Política
Lunes 24 de agosto de 2026
Javier Milei regresó a la Casa Rosada después de 24 días para encabezar una reunión de Gabinete que se extendió durante más de tres horas. Sin embargo, su vuelta estuvo lejos de mostrar una imagen de fortaleza política: no hubo foto oficial, algunos funcionarios llegaron con el encuentro ya iniciado y el Presidente volvió a concentrar su discurso en la necesidad de sostener el rumbo económico.
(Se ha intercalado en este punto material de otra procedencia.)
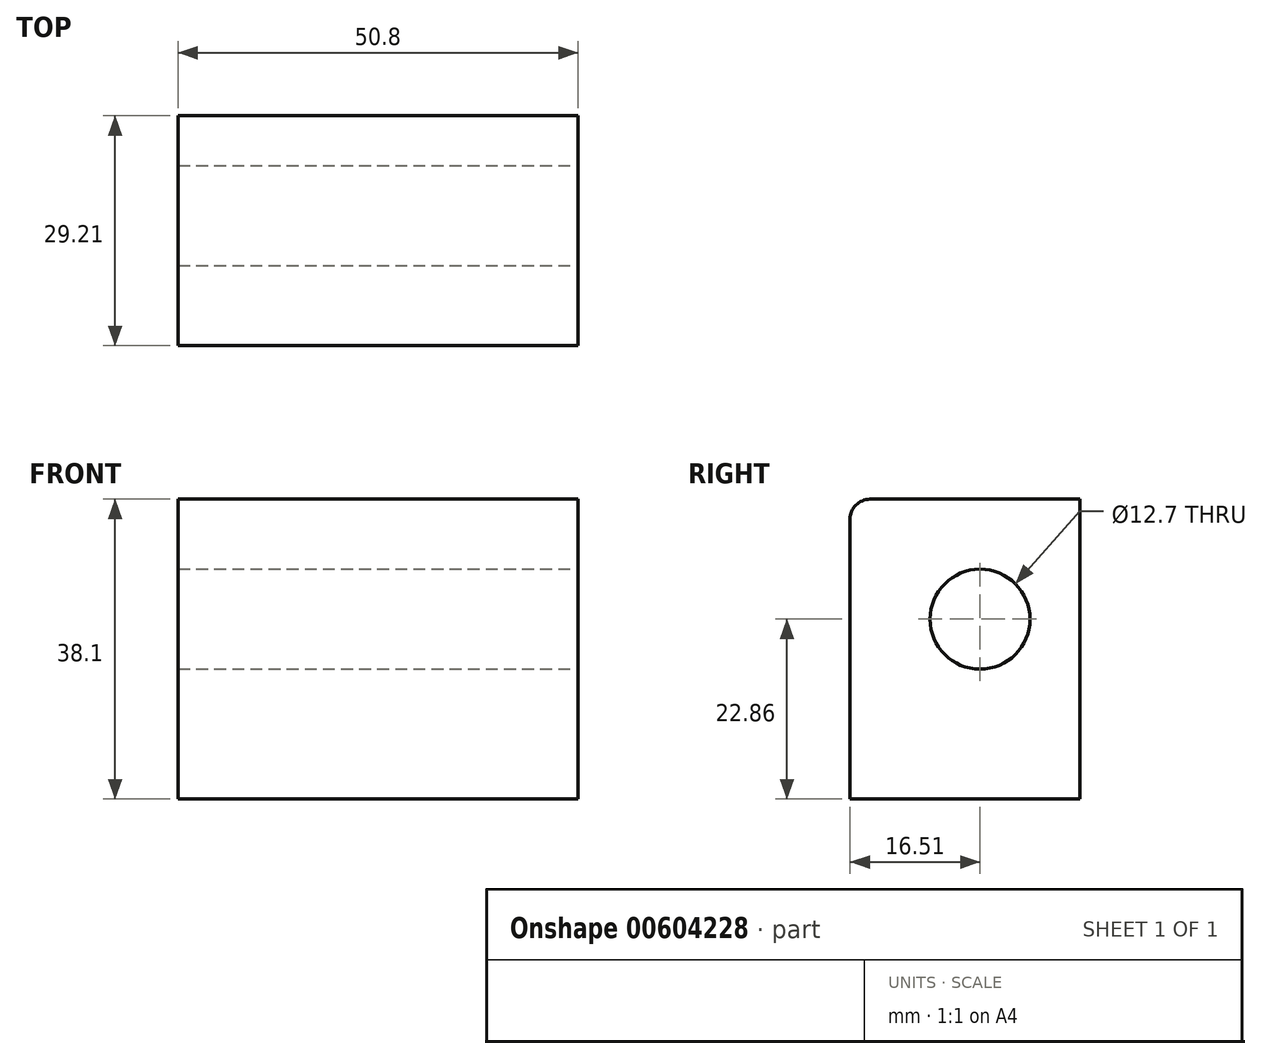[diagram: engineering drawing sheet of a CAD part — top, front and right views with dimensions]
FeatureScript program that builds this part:
annotation { "Feature Type Name" : "Feature", "Feature Type Description" : "" }
export const myFeature = defineFeature(function(context is Context, id is Id, definition is map)
    precondition{}
    {
        {
            var Q0;
            Q0=qCreatedBy(makeId("Front.planeOp"),FACE);
            var sketch = newSketch(context, id + "F0", { "sketchPlane" : qUnion([Q0])});
            skLineSegment(sketch, "E0.bottom", {"start": v(0, 0) * mm, "end": v(-50.8, 0) * mm});
            skLineSegment(sketch, "E0.top", {"start": v(0, -38.1) * mm, "end": v(-50.8, -38.1) * mm});
            skLineSegment(sketch, "E0.left", {"start": v(0, 0) * mm, "end": v(0, -38.1) * mm});
            skLineSegment(sketch, "E0.right", {"start": v(-50.8, 0) * mm, "end": v(-50.8, -38.1) * mm});
            skSolve(sketch);
        }
        {
            var Q0;
            Q0 = qSketchRegion(id + "F0", true);
            extrude(context, id + "F1", {"entities" : qUnion([Q0]), "depth" : 29.2 * mm, "offsetDistance" : 25.4 * mm});
        }
        {
            var Q0;
            Q0=makeQuery(id+"F1.opExtrude","CAP_EDGE",EDGE,{"disambiguationData":[OSD([sQuery(id+"F0.wireOp",EDGE,"E0.bottom")])],"isStart":false});
            fillet(context, id + "F2", {"entities" : qUnion([Q0]), "radius" : 2.54 * mm, "tangentPropagation" : true, "allowEdgeOverflow" : false});
        }
        {
            var Q0;
            Q0=makeQuery(id+"F1.opExtrude","SWEPT_FACE",FACE,{"disambiguationData":[OSD([sQuery(id+"F0.wireOp",EDGE,"E0.left")])]});
            var sketch = newSketch(context, id + "F3", { "sketchPlane" : qUnion([Q0])});
            skCircle(sketch, "E1", {"center": v(-12.7, -15.24) * mm, "radius": 6.35 * mm});
            skSolve(sketch);
        }
        {
            var Q0;
            Q0 = qSketchRegion(id + "F3", true);
            extrude(context, id + "F4", {"entities" : qUnion([Q0]), "operationType" : NewBodyOperationType.REMOVE, "endBound" : BoundingType.UP_TO_NEXT, "oppositeDirection" : true, "depth" : 51.3 * mm, "offsetDistance" : 25.4 * mm});
        }
    });
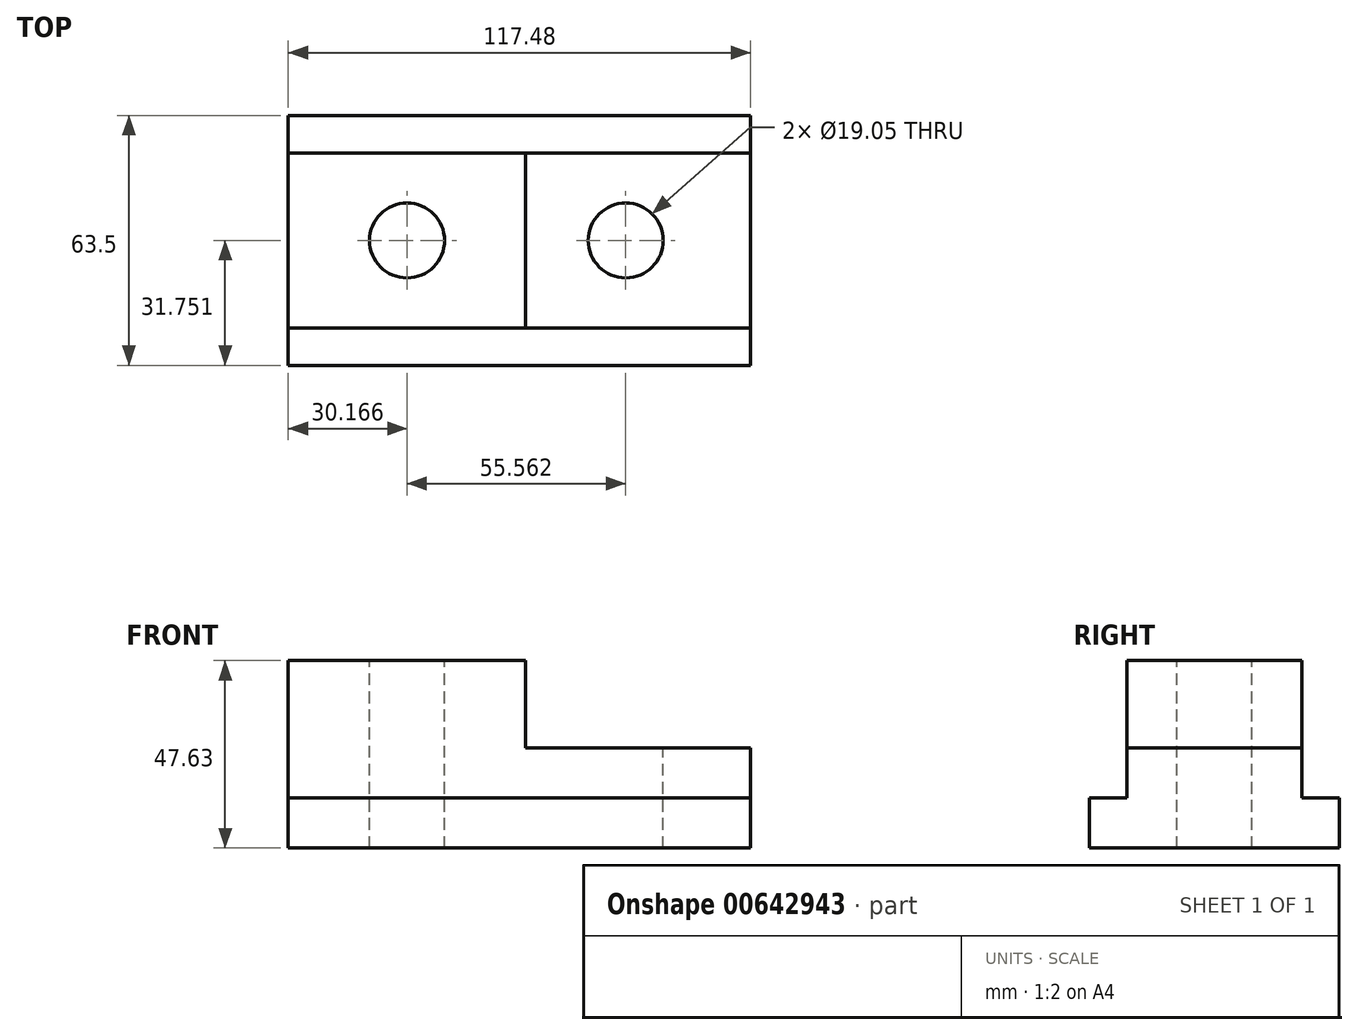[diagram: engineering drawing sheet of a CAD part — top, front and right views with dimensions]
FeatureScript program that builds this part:
annotation { "Feature Type Name" : "Feature", "Feature Type Description" : "" }
export const myFeature = defineFeature(function(context is Context, id is Id, definition is map)
    precondition{}
    {
        {
            var Q0;
            Q0=qCreatedBy(makeId("Top.planeOp"),FACE);
            var sketch = newSketch(context, id + "F0", { "sketchPlane" : qUnion([Q0])});
            skLineSegment(sketch, "E0.bottom", {"start": v(-64.15, 19.48) * mm, "end": v(53.33, 19.48) * mm});
            skLineSegment(sketch, "E0.top", {"start": v(-64.15, -44.02) * mm, "end": v(53.33, -44.02) * mm});
            skLineSegment(sketch, "E0.left", {"start": v(-64.15, 19.48) * mm, "end": v(-64.15, -44.02) * mm});
            skLineSegment(sketch, "E0.right", {"start": v(53.33, 19.48) * mm, "end": v(53.33, -44.02) * mm});
            skSolve(sketch);
        }
        {
            var Q0;
            Q0=makeQuery(id+"F0.imprint","IMPRINT",FACE,{"disambiguationData":[TD([[makeQuery(id+"F0.imprint","IMPRINT",EDGE,{"derivedFrom":sQuery(id+"F0.wireOp",EDGE,"E0.bottom")}),-1.0]])]});
            extrude(context, id + "F1", {"entities" : qUnion([Q0]), "depth" : 47.62 * mm, "offsetDistance" : 25.4 * mm});
        }
        {
            var Q0;
            Q0=makeQuery(id+"F1.opExtrude","SWEPT_FACE",FACE,{"disambiguationData":[OSD([sQuery(id+"F0.wireOp",EDGE,"E0.right")])]});
            var sketch = newSketch(context, id + "F2", { "sketchPlane" : qUnion([Q0])});
            skLineSegment(sketch, "E1.bottom", {"start": v(-44.02, 47.63) * mm, "end": v(-34.5, 47.63) * mm});
            skLineSegment(sketch, "E1.top", {"start": v(-44.02, 12.7) * mm, "end": v(-34.5, 12.7) * mm});
            skLineSegment(sketch, "E1.left", {"start": v(-44.02, 47.63) * mm, "end": v(-44.02, 12.7) * mm});
            skLineSegment(sketch, "E1.right", {"start": v(-34.5, 47.63) * mm, "end": v(-34.5, 12.7) * mm});
            skLineSegment(sketch, "E2.bottom", {"start": v(19.48, 47.63) * mm, "end": v(9.96, 47.63) * mm});
            skLineSegment(sketch, "E2.top", {"start": v(19.48, 12.7) * mm, "end": v(9.96, 12.7) * mm});
            skLineSegment(sketch, "E2.left", {"start": v(19.48, 47.63) * mm, "end": v(19.48, 12.7) * mm});
            skLineSegment(sketch, "E2.right", {"start": v(9.96, 47.63) * mm, "end": v(9.96, 12.7) * mm});
            skSolve(sketch);
        }
        {
            var Q0;
            Q0=makeQuery(id+"F2.imprint","IMPRINT",FACE,{"disambiguationData":[TD([[makeQuery(id+"F2.imprint","IMPRINT",EDGE,{"derivedFrom":sQuery(id+"F2.wireOp",EDGE,"E1.bottom")}),1.0]])]});
            var Q1;
            Q1=makeQuery(id+"F2.imprint","IMPRINT",FACE,{"disambiguationData":[TD([[makeQuery(id+"F2.imprint","IMPRINT",EDGE,{"derivedFrom":sQuery(id+"F2.wireOp",EDGE,"E2.bottom")}),1.0]])]});
            extrude(context, id + "F3", {"entities" : qUnion([Q0, Q1]), "operationType" : NewBodyOperationType.REMOVE, "endBound" : BoundingType.THROUGH_ALL, "oppositeDirection" : true, "depth" : 25.4 * mm, "offsetDistance" : 25.4 * mm});
        }
        {
            var Q0;
            Q0=makeQuery(id+"F1.opExtrude","CAP_FACE",FACE,{"disambiguationData":[OSD([sQuery(id+"F0.wireOp",EDGE,"E0.bottom"),sQuery(id+"F0.wireOp",EDGE,"E0.top"),sQuery(id+"F0.wireOp",EDGE,"E0.left"),sQuery(id+"F0.wireOp",EDGE,"E0.right")])],"isStart":false});
            var sketch = newSketch(context, id + "F4", { "sketchPlane" : qUnion([Q0])});
            skLineSegment(sketch, "E3.bottom", {"start": v(-3.82, 9.96) * mm, "end": v(53.33, 9.96) * mm});
            skLineSegment(sketch, "E3.top", {"start": v(-3.82, -34.5) * mm, "end": v(53.33, -34.5) * mm});
            skLineSegment(sketch, "E3.left", {"start": v(-3.82, 9.96) * mm, "end": v(-3.82, -34.5) * mm});
            skLineSegment(sketch, "E3.right", {"start": v(53.33, 9.96) * mm, "end": v(53.33, -34.5) * mm});
            skSolve(sketch);
        }
        {
            var Q0;
            Q0=makeQuery(id+"F4.imprint","IMPRINT",FACE,{"disambiguationData":[TD([[makeQuery(id+"F4.imprint","IMPRINT",EDGE,{"derivedFrom":sQuery(id+"F4.wireOp",EDGE,"E3.bottom")}),-1.0]])]});
            extrude(context, id + "F5", {"entities" : qUnion([Q0]), "operationType" : NewBodyOperationType.REMOVE, "oppositeDirection" : true, "depth" : 22.22 * mm, "offsetDistance" : 25.4 * mm});
        }
        {
            var Q0;
            Q0=makeQuery(id+"F1.opExtrude","CAP_FACE",FACE,{"disambiguationData":[OSD([sQuery(id+"F0.wireOp",EDGE,"E0.bottom"),sQuery(id+"F0.wireOp",EDGE,"E0.top"),sQuery(id+"F0.wireOp",EDGE,"E0.left"),sQuery(id+"F0.wireOp",EDGE,"E0.right")])],"isStart":false});
            var sketch = newSketch(context, id + "F6", { "sketchPlane" : qUnion([Q0])});
            skCircle(sketch, "E4", {"center": v(-33.98, -12.27) * mm, "radius": 9.53 * mm});
            skSolve(sketch);
        }
        {
            var Q0;
            Q0=makeQuery(id+"F5.boolean.opBoolean","COPY",FACE,{"derivedFrom":makeQuery(id+"F5.opExtrude","CAP_FACE",FACE,{"disambiguationData":[OSD([sQuery(id+"F4.wireOp",EDGE,"E3.bottom"),sQuery(id+"F4.wireOp",EDGE,"E3.top"),sQuery(id+"F4.wireOp",EDGE,"E3.left"),sQuery(id+"F4.wireOp",EDGE,"E3.right")])],"isStart":false})});
            var sketch = newSketch(context, id + "F7", { "sketchPlane" : qUnion([Q0])});
            skCircle(sketch, "E5", {"center": v(21.58, -12.27) * mm, "radius": 9.53 * mm});
            skPoint(sketch, "E5.centerSnap0", {"position": v(53.33, -12.27) * mm});
            skSolve(sketch);
        }
        {
            var Q0;
            Q0=makeQuery(id+"F7.imprint","IMPRINT",FACE,{"disambiguationData":[TD([[makeQuery(id+"F7.imprint","IMPRINT",EDGE,{"derivedFrom":sQuery(id+"F7.wireOp",EDGE,"E5")}),1.0]])]});
            var Q1;
            Q1=makeQuery(id+"F6.imprint","IMPRINT",FACE,{"disambiguationData":[TD([[makeQuery(id+"F6.imprint","IMPRINT",EDGE,{"derivedFrom":sQuery(id+"F6.wireOp",EDGE,"E4")}),1.0]])]});
            extrude(context, id + "F8", {"entities" : qUnion([Q0, Q1]), "operationType" : NewBodyOperationType.REMOVE, "endBound" : BoundingType.THROUGH_ALL, "oppositeDirection" : true, "depth" : 25.4 * mm, "offsetDistance" : 25.4 * mm});
        }
    });
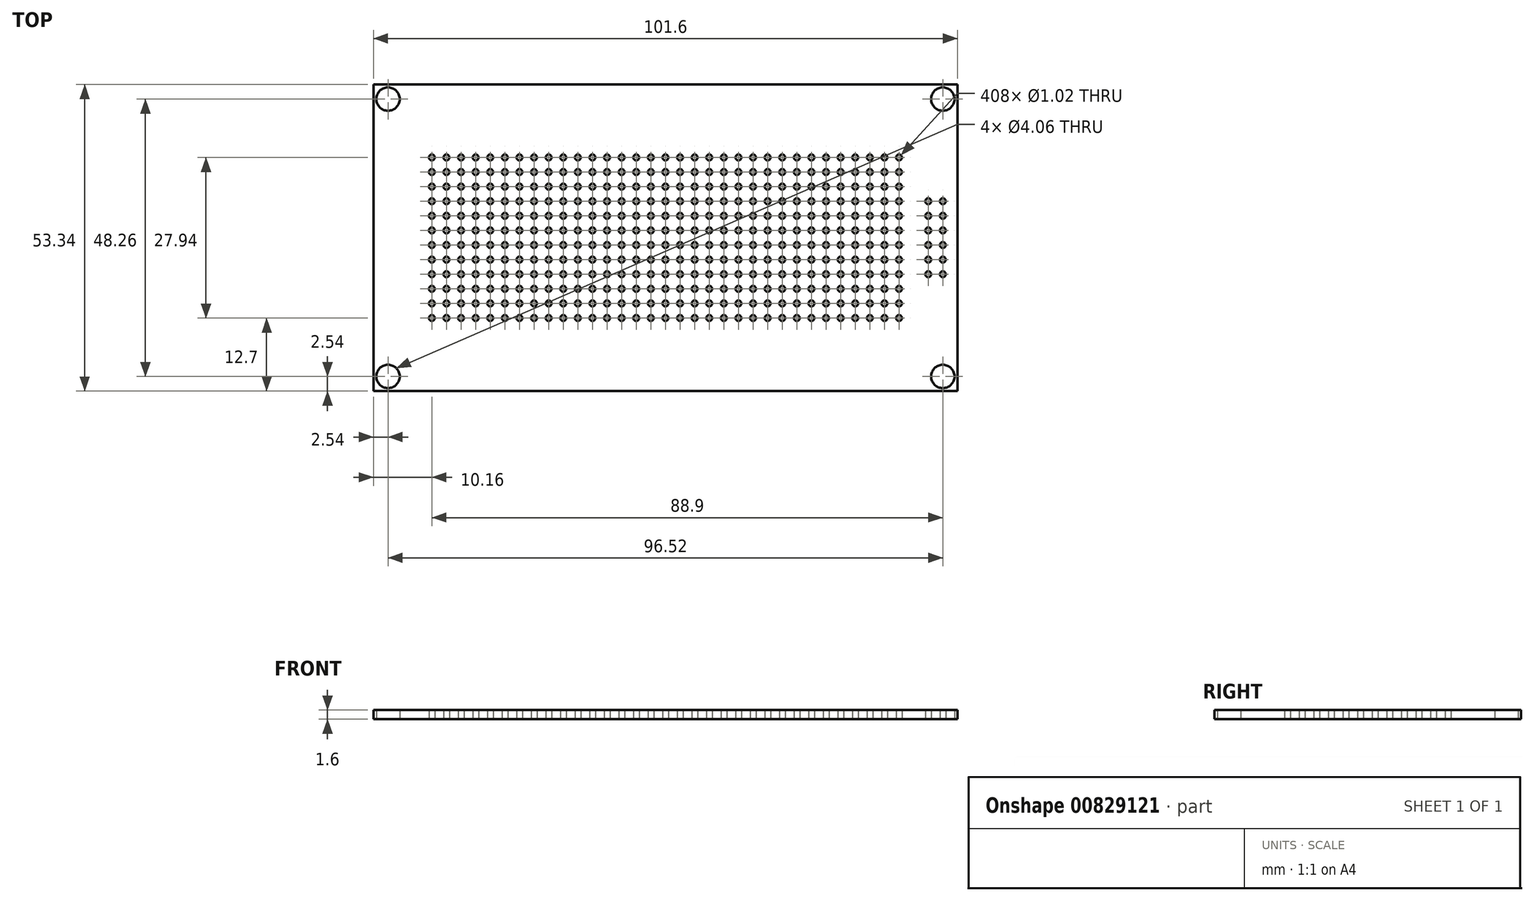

Ante sus ministros, Milei buscó cerrar cualquier especulación sobre un eventual cambio de orientación después del escenario electoral y sostuvo que no modificará sus ideas por una elección. Al mismo tiempo, impartió una instrucción concreta: acelerar los proyectos que el oficialismo pretende aprobar en el Congreso para convertir el resultado electoral en capacidad efectiva de gobierno.
Entre las prioridades aparecen la reforma de la Carta Orgánica del Banco Central y la nueva ley de Inocencia Fiscal. La urgencia parlamentaria expone uno de los principales desafíos del oficialismo: transformar el respaldo obtenido en las urnas en mayorías capaces de garantizar la aprobación de las iniciativas impulsadas por el Ejecutivo.
La discusión económica también ocupó un lugar central. El Gobierno buscó bajar el tono de las advertencias sobre la morosidad y descartó que los indicadores reflejen una situación de crisis. La estrategia oficial apunta a evitar que el aumento de los incumplimientos, las dificultades del consumo y el deterioro de algunos sectores se conviertan en un nuevo foco de incertidumbre que obligue al Ejecutivo a modificar su hoja de ruta.
Pero la escena política mostró algunas señales que contradicen el mensaje de absoluta normalidad. La ausencia de una fotografía oficial del encuentro y la llegada de Santiago Caputo cuando la reunión ya había comenzado volvieron a poner bajo la lupa el funcionamiento interno del poder. En paralelo, Federico Sturzenegger mantiene el respaldo presidencial pese a las resistencias que generan sus iniciativas de desregulación dentro del propio Gobierno.
El regreso de Milei a la Casa Rosada, entonces, fue también un intento por recuperar el centro de la escena política después de 24 días. El Presidente buscó transmitir que “todo sigue igual”, pero las órdenes impartidas a su Gabinete revelan que el Gobierno necesita acelerar respuestas: conseguir votos en el Congreso, sostener el programa económico y evitar que las señales de preocupación sobre morosidad, consumo y actividad terminen desplazando el relato oficial de estabilidad.